Apache Spark and SLURM are designed with very different deployment models in mind. This project aims to help running Spark within a SLURM batch/interactive job environment. Different from common Spark deployment schemes, similar to common conventions in SLURM jobs, here run-time files of Spark are attempted to be put in the current working directly, rather than some location in the Spark installation tree. Also the resources allocated to the job will be attempted to be used as much as possible.

Usage

The SLURM job need to be allocated a homogeneous array of compute nodes, with each process set to use all CPUs on the nodes. This can be easily achieved by setting -N to the number of nodes and -c to the number of physical core on the nodes.

Within the SLURM job, the script start-spark-in-slurm can be invoked so that a stand-alone Spark cluster will be started. To fine tune the behaviour, we have the following options,

  • -l/--log-level The log level for Spark, default to FATAL.

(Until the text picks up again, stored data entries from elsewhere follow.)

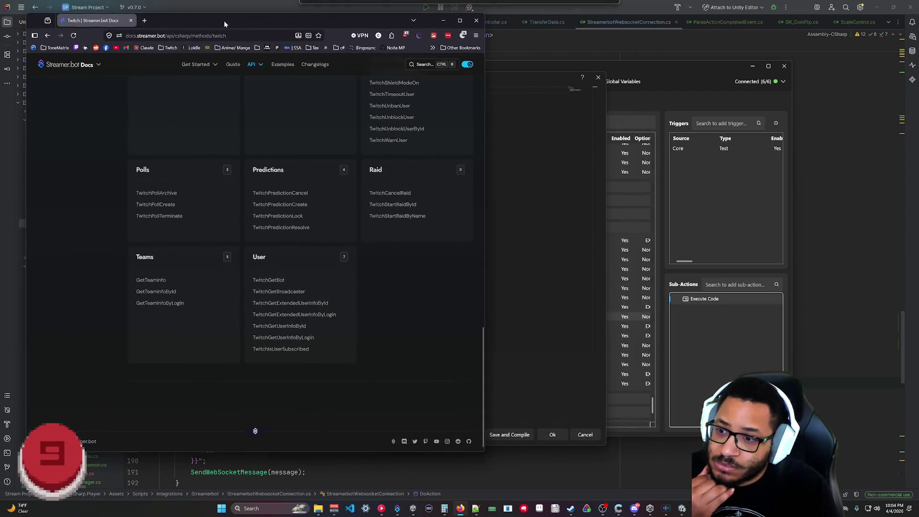
{"action": "left_click", "coordinate": [304, 314]}
{"action": "scroll", "coordinate": [303, 314], "scroll_direction": "down", "scroll_amount": 2}
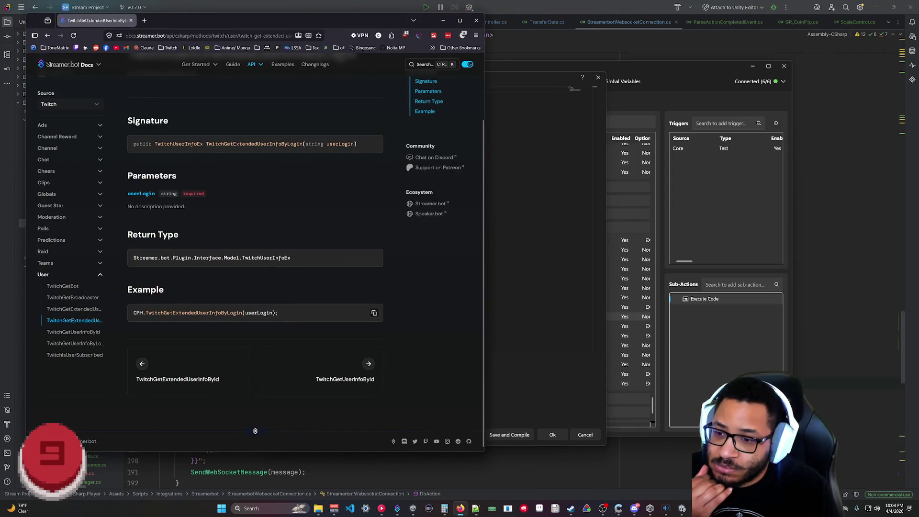
{"action": "triple_click", "coordinate": [198, 313]}
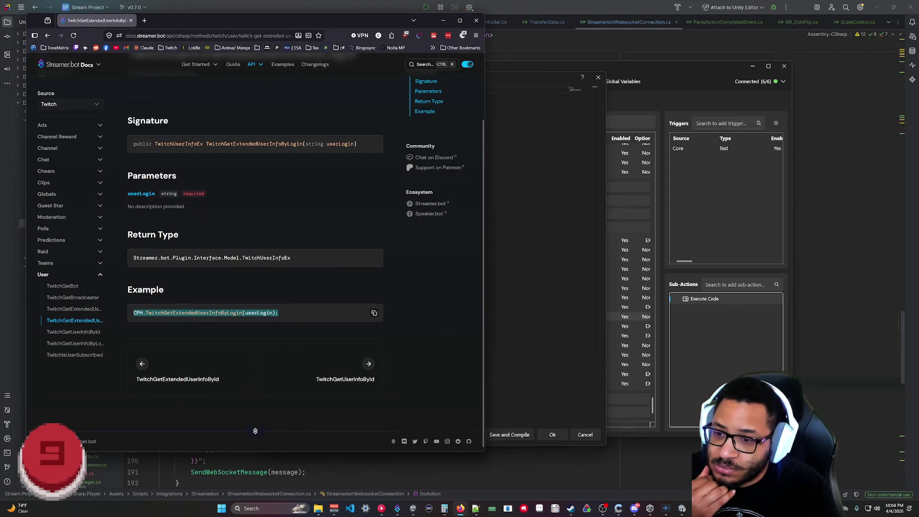
{"action": "left_click", "coordinate": [187, 379]}
{"action": "scroll", "coordinate": [250, 320], "scroll_direction": "down", "scroll_amount": 4}
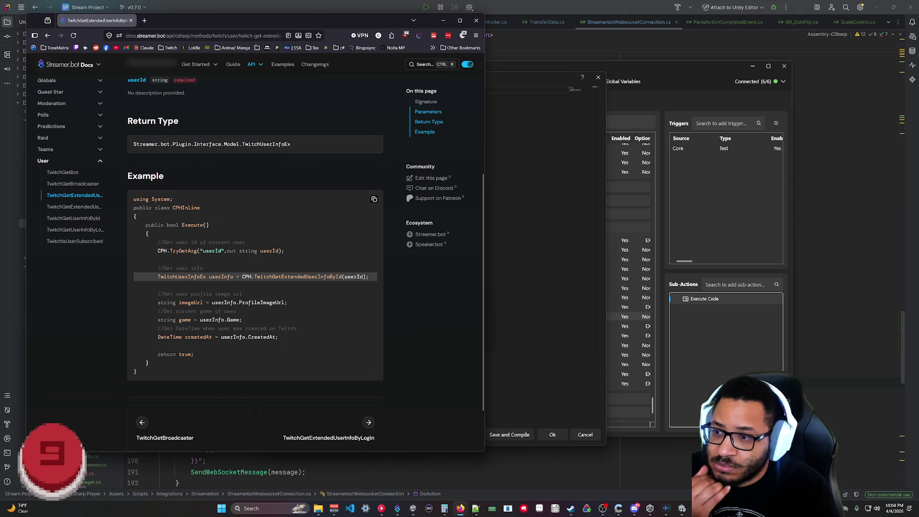
{"action": "scroll", "coordinate": [257, 367], "scroll_direction": "up", "scroll_amount": 4}
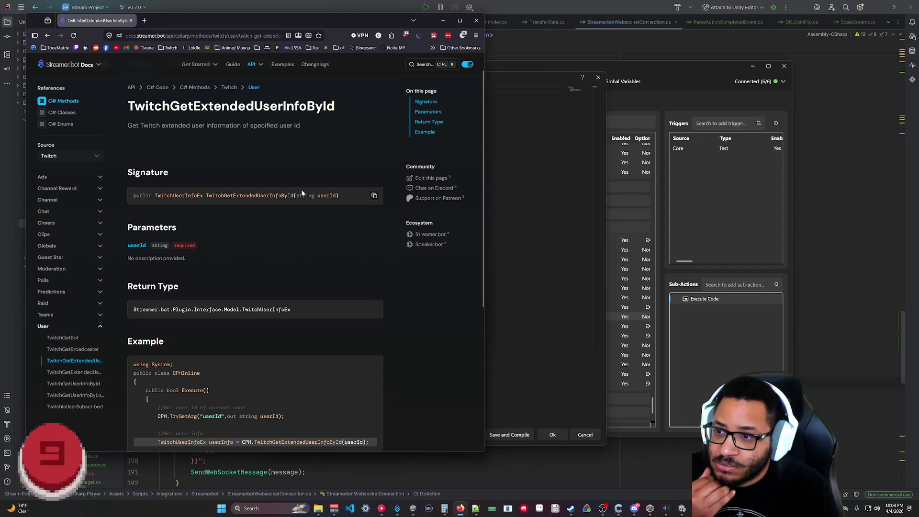
{"action": "scroll", "coordinate": [251, 263], "scroll_direction": "up", "scroll_amount": 1}
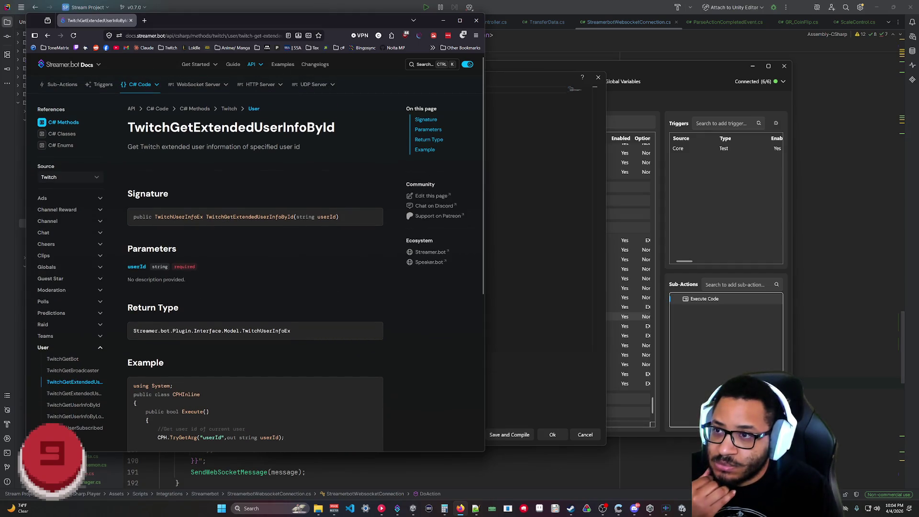
- Expand the TwitchUserInfoEx class definition, then reopen the Execute C# Code editor to its right
{"action": "mouse_move", "coordinate": [144, 90]}
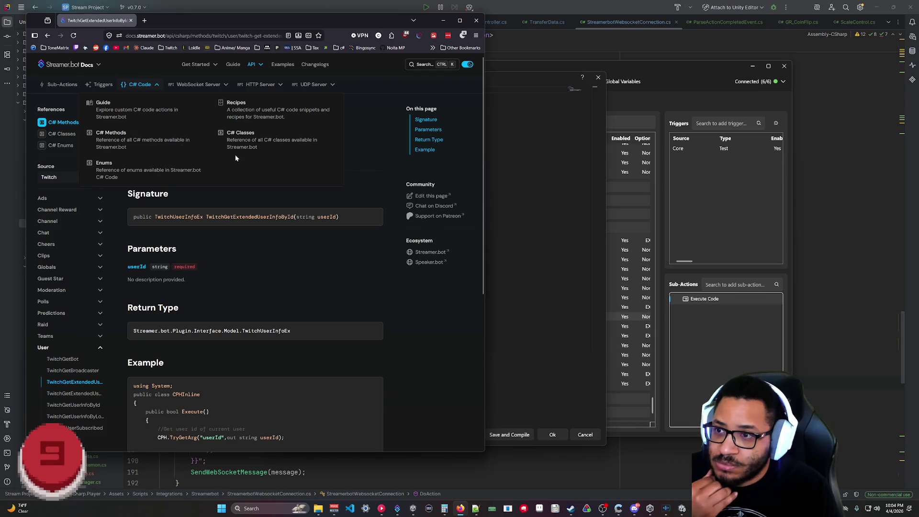
{"action": "left_click", "coordinate": [239, 140]}
{"action": "left_click", "coordinate": [263, 365]}
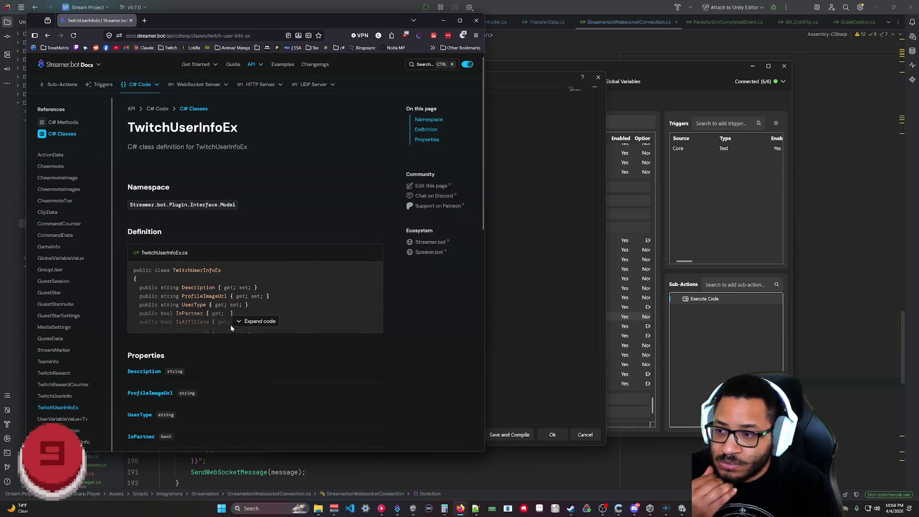
{"action": "left_click", "coordinate": [252, 321]}
{"action": "scroll", "coordinate": [252, 321], "scroll_direction": "down", "scroll_amount": 3}
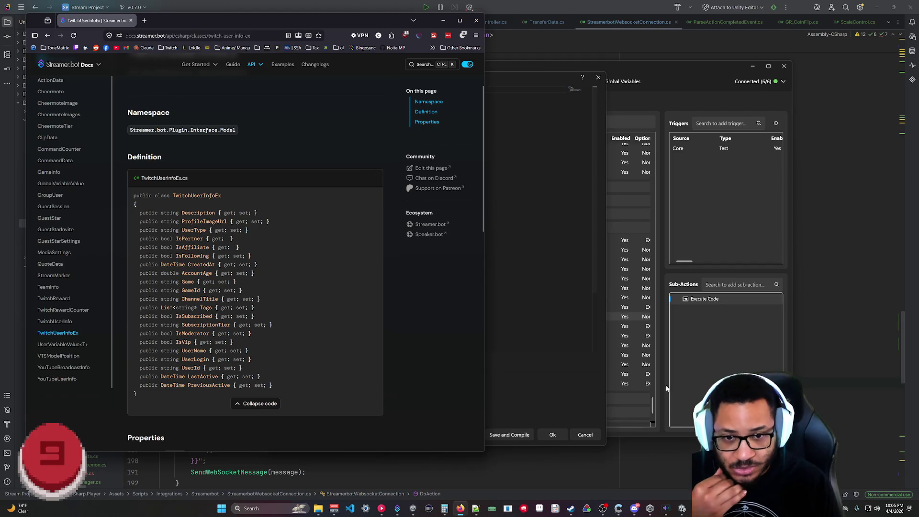
{"action": "double_click", "coordinate": [704, 298]}
{"action": "mouse_move", "coordinate": [491, 79]}
{"action": "left_mouse_down"}
{"action": "mouse_move", "coordinate": [735, 93]}
{"action": "mouse_move", "coordinate": [724, 95]}
{"action": "left_mouse_up"}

  • -f/--parallel-factor The factor for default Spark parallelism wrt the number of CPUs in all workers, default 1.

  • -a/--cpus-aside The number of CPUs reserved for Spark and driver, default to four CPUs to be conservative.

The output from the script can be passed to bash eval, then the spark-submit command can next be used to submit the actual job, possibly with additional customization.

Before calling this script, the environmental variables SPARK_HOME, JAVA_HOME, and PYTHONPATH need to be set correctly. And the Python interpreter used for the script will also be used for the Spark job.